### INSTRUCTION
Write out, word for word, the lines running from the very first line through the line containing "осуществление голосовых звонков", with both of those lines included.

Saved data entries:
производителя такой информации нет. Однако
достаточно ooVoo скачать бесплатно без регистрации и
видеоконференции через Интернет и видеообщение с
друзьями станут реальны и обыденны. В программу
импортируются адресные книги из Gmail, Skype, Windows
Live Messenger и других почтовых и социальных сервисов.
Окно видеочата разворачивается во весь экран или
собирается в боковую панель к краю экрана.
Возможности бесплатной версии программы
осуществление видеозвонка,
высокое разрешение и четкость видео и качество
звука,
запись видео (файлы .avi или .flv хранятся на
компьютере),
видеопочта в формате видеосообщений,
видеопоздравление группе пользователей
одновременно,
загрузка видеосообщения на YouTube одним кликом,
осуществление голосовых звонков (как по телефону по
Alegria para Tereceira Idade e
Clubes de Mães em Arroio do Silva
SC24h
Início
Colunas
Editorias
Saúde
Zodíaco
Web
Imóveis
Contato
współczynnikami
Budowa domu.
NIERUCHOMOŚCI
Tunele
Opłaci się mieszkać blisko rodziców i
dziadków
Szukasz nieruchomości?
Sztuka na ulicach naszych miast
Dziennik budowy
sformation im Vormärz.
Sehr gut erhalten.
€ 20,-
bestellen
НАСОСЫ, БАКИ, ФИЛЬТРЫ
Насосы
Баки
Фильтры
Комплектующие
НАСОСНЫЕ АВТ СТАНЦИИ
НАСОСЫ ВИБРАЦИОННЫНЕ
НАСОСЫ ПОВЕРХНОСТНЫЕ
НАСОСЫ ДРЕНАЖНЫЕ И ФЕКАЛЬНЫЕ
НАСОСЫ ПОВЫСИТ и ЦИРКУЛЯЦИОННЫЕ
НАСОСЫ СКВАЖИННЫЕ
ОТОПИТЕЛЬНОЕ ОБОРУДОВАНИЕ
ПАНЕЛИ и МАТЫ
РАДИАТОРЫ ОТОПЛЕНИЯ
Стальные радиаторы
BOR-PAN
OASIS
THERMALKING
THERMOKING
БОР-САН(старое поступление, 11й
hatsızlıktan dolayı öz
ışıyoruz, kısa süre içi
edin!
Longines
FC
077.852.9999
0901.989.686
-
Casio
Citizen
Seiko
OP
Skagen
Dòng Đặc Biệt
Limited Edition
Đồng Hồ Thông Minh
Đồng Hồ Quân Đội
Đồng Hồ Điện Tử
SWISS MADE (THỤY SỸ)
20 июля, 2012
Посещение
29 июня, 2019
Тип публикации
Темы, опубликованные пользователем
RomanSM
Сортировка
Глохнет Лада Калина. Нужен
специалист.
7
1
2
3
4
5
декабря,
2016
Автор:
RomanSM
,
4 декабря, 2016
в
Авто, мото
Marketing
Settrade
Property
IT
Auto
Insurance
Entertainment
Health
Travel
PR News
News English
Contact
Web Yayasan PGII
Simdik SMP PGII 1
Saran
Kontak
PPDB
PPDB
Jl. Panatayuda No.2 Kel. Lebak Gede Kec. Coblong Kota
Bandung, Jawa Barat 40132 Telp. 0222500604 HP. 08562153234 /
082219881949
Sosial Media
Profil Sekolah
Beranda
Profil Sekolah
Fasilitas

### SOLUTION FOR THIS EXERCISE
производителя такой информации нет. Однако
достаточно ooVoo скачать бесплатно без регистрации и
видеоконференции через Интернет и видеообщение с
друзьями станут реальны и обыденны. В программу
импортируются адресные книги из Gmail, Skype, Windows
Live Messenger и других почтовых и социальных сервисов.
Окно видеочата разворачивается во весь экран или
собирается в боковую панель к краю экрана.
Возможности бесплатной версии программы
осуществление видеозвонка,
высокое разрешение и четкость видео и качество
звука,
запись видео (файлы .avi или .flv хранятся на
компьютере),
видеопочта в формате видеосообщений,
видеопоздравление группе пользователей
одновременно,
загрузка видеосообщения на YouTube одним кликом,
осуществление голосовых звонков (как по телефону по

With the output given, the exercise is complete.